The retailer spent a total of $474 million on domestic measured media last year.
To be sure, the retailer has hit hard times, reporting a 50% decrease in net income during the first quarter. Sales during the period fell 5.1% to $4.1 billion, while sales at stores open at least a year fell 7.4%.
One area which the retailer has cited as performing up to snuff is the American Living platform. The ambitious advertising push for that launch -- the biggest in the retailer's history -- was handled by Polo Ralph Lauren's Global Brand Concepts division, however, not Saatchi.

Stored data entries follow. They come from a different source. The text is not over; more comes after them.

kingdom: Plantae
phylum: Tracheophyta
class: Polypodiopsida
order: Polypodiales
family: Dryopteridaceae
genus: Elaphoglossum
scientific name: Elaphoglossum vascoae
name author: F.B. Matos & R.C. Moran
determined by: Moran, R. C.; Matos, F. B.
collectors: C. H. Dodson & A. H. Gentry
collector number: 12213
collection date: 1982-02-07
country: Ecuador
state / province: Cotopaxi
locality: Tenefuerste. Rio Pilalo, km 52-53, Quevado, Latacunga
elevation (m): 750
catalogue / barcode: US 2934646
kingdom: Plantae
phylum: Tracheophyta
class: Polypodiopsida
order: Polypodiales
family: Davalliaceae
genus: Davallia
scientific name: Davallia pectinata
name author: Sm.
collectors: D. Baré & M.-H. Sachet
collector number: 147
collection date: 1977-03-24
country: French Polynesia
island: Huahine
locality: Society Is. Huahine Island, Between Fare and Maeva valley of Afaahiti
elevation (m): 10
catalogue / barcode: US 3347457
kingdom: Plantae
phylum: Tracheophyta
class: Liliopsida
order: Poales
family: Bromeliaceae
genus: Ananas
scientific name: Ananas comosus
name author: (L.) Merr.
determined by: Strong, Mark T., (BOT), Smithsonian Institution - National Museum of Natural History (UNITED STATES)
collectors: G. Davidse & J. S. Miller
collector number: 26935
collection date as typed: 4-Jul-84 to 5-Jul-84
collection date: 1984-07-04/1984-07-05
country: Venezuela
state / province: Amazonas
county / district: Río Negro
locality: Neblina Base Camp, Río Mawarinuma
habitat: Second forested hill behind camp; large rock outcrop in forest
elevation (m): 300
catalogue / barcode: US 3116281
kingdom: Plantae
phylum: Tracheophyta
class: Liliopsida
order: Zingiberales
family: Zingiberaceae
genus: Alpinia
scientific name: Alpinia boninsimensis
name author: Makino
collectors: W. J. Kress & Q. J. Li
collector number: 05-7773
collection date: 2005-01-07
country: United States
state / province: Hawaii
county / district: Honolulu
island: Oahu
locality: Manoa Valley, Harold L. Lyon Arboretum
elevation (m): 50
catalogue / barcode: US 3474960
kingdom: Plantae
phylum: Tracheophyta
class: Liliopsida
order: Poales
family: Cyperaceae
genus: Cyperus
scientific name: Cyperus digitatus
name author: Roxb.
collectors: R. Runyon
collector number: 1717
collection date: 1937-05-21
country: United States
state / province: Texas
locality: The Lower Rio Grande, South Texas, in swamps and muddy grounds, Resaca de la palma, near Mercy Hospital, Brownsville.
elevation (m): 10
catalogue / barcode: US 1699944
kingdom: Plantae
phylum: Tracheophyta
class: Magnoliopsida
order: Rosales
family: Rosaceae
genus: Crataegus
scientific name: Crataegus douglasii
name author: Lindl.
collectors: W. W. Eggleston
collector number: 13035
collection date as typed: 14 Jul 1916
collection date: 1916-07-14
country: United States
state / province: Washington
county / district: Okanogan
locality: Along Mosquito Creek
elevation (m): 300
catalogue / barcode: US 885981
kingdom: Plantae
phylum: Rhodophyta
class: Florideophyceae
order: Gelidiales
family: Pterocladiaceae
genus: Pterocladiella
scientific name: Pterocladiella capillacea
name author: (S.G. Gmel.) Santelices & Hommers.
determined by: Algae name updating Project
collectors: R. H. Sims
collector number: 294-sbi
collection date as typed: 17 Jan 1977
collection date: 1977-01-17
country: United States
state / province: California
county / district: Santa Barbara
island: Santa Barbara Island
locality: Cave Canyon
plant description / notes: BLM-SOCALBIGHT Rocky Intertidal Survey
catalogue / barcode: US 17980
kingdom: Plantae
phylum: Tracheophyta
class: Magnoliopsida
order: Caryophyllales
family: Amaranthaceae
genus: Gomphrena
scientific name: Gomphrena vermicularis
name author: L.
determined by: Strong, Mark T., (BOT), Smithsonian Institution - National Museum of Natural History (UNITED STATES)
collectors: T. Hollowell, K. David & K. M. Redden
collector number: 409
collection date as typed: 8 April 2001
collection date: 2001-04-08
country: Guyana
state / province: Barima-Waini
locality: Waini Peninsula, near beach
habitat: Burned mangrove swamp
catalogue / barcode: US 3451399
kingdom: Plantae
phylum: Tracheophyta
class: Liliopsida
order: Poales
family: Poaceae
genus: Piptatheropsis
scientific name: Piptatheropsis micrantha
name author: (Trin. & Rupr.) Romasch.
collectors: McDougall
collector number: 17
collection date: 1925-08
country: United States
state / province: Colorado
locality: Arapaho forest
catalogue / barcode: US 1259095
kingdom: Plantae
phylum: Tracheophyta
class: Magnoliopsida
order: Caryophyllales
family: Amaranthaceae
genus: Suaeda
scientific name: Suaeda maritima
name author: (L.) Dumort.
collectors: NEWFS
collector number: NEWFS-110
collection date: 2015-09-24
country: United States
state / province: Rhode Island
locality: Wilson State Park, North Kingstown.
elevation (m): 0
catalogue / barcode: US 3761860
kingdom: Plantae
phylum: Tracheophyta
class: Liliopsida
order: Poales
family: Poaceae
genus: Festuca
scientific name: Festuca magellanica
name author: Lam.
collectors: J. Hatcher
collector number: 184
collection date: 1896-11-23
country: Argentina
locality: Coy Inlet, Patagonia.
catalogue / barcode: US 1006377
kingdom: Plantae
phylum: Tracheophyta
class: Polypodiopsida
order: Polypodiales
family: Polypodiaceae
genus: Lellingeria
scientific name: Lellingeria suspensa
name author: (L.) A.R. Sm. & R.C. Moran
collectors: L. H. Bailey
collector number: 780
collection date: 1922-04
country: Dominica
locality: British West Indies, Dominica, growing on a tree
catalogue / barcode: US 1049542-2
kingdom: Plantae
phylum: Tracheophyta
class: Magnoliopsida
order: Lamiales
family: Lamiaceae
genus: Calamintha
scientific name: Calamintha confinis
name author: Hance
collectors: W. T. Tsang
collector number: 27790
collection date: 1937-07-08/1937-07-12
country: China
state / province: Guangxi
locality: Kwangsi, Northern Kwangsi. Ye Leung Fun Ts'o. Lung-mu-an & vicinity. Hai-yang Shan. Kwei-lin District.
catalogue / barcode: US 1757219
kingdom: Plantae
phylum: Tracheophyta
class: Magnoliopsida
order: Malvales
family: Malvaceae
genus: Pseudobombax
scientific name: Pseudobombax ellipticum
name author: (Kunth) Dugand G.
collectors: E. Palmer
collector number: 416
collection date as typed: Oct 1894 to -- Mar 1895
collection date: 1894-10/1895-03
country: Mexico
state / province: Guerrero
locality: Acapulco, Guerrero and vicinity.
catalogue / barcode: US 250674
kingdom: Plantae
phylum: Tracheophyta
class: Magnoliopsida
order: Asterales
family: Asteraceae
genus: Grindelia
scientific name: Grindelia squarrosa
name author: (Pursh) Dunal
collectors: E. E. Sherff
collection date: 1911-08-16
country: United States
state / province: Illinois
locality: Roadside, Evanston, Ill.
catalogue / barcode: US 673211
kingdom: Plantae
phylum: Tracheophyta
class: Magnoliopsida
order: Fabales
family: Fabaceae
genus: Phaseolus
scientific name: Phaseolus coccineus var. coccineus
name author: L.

JC Penney declined to comment beyond its prepared statement, directing all calls to Saatchi. Last week, rather than attend Cannes, Saatchi's Mary Baglivo, CEO and chair of the Americas region, and Mr. Graf were in Texas for meetings with the marketer.
And despite the retailer's wrath, some insiders insist the pair isn't headed for a break. JC Penney Chief Marketing Officer Mike Boylson told the Wall Street Journal it was having a "serious discussion" with the firm, but that the company's relationship with them "is beyond the scope of this one incident."
For its part, it's unclear if the festival plans to take any action; Cannes representatives did not respond to inquiries for comment. Craig Davis, chief creative officer worldwide, JWT, who served as president of the Film Jury at Cannes, meanwhile declined to comment on the matter, and U.S. Jury representative Susan Credle, exec VP-executive creative director at BBDO, New York, did not return calls.